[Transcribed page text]

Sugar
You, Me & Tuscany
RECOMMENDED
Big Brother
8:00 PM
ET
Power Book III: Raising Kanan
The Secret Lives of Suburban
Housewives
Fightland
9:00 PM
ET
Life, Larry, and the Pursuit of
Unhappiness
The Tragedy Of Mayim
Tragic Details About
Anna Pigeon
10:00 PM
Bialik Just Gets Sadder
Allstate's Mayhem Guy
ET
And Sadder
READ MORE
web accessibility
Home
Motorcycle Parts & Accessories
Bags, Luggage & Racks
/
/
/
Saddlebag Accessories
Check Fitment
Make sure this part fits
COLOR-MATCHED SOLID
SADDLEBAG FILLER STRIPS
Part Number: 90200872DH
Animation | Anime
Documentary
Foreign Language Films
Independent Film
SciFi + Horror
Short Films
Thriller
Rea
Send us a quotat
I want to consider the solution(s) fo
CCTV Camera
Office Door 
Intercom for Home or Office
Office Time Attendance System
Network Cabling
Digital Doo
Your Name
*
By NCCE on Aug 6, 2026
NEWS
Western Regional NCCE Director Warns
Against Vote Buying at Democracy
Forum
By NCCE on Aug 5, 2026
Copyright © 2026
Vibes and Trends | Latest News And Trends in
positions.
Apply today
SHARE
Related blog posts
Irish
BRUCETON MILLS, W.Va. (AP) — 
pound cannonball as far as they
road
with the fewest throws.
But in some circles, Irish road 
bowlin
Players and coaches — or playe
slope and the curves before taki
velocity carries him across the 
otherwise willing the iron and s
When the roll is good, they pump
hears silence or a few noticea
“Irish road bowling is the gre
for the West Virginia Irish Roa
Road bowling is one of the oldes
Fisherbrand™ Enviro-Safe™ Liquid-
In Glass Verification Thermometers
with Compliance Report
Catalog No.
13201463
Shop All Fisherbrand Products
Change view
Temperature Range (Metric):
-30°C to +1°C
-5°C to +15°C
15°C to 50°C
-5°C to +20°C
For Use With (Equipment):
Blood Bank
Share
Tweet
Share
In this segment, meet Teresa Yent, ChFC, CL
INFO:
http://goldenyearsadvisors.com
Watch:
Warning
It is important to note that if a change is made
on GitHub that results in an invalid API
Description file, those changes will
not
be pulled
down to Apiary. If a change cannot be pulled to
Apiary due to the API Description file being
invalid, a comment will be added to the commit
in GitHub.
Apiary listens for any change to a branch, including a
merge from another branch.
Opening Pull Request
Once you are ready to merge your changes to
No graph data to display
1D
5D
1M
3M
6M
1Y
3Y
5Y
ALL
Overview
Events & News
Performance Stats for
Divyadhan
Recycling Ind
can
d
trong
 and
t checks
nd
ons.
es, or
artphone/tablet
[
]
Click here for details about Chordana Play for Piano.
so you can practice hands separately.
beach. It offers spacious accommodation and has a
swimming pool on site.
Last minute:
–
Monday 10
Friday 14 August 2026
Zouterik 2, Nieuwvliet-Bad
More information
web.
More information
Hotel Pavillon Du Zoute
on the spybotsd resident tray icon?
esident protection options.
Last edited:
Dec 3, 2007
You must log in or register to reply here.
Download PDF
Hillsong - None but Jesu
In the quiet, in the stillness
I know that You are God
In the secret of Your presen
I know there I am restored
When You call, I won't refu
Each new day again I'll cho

## Required action:
Transcribe all of the lines above word for word.

## Output of the exercise:
Sugar
You, Me & Tuscany
RECOMMENDED
Big Brother
8:00 PM
ET
Power Book III: Raising Kanan
The Secret Lives of Suburban
Housewives
Fightland
9:00 PM
ET
Life, Larry, and the Pursuit of
Unhappiness
The Tragedy Of Mayim
Tragic Details About
Anna Pigeon
10:00 PM
Bialik Just Gets Sadder
Allstate's Mayhem Guy
ET
And Sadder
READ MORE
web accessibility
Home
Motorcycle Parts & Accessories
Bags, Luggage & Racks
/
/
/
Saddlebag Accessories
Check Fitment
Make sure this part fits
COLOR-MATCHED SOLID
SADDLEBAG FILLER STRIPS
Part Number: 90200872DH
Animation | Anime
Documentary
Foreign Language Films
Independent Film
SciFi + Horror
Short Films
Thriller
Rea
Send us a quotat
I want to consider the solution(s) fo
CCTV Camera
Office Door 
Intercom for Home or Office
Office Time Attendance System
Network Cabling
Digital Doo
Your Name
*
By NCCE on Aug 6, 2026
NEWS
Western Regional NCCE Director Warns
Against Vote Buying at Democracy
Forum
By NCCE on Aug 5, 2026
Copyright © 2026
Vibes and Trends | Latest News And Trends in
positions.
Apply today
SHARE
Related blog posts
Irish
BRUCETON MILLS, W.Va. (AP) — 
pound cannonball as far as they
road
with the fewest throws.
But in some circles, Irish road 
bowlin
Players and coaches — or playe
slope and the curves before taki
velocity carries him across the 
otherwise willing the iron and s
When the roll is good, they pump
hears silence or a few noticea
“Irish road bowling is the gre
for the West Virginia Irish Roa
Road bowling is one of the oldes
Fisherbrand™ Enviro-Safe™ Liquid-
In Glass Verification Thermometers
with Compliance Report
Catalog No.
13201463
Shop All Fisherbrand Products
Change view
Temperature Range (Metric):
-30°C to +1°C
-5°C to +15°C
15°C to 50°C
-5°C to +20°C
For Use With (Equipment):
Blood Bank
Share
Tweet
Share
In this segment, meet Teresa Yent, ChFC, CL
INFO:
http://goldenyearsadvisors.com
Watch:
Warning
It is important to note that if a change is made
on GitHub that results in an invalid API
Description file, those changes will
not
be pulled
down to Apiary. If a change cannot be pulled to
Apiary due to the API Description file being
invalid, a comment will be added to the commit
in GitHub.
Apiary listens for any change to a branch, including a
merge from another branch.
Opening Pull Request
Once you are ready to merge your changes to
No graph data to display
1D
5D
1M
3M
6M
1Y
3Y
5Y
ALL
Overview
Events & News
Performance Stats for
Divyadhan
Recycling Ind
can
d
trong
 and
t checks
nd
ons.
es, or
artphone/tablet
[
]
Click here for details about Chordana Play for Piano.
so you can practice hands separately.
beach. It offers spacious accommodation and has a
swimming pool on site.
Last minute:
–
Monday 10
Friday 14 August 2026
Zouterik 2, Nieuwvliet-Bad
More information
web.
More information
Hotel Pavillon Du Zoute
on the spybotsd resident tray icon?
esident protection options.
Last edited:
Dec 3, 2007
You must log in or register to reply here.
Download PDF
Hillsong - None but Jesu
In the quiet, in the stillness
I know that You are God
In the secret of Your presen
I know there I am restored
When You call, I won't refu
Each new day again I'll cho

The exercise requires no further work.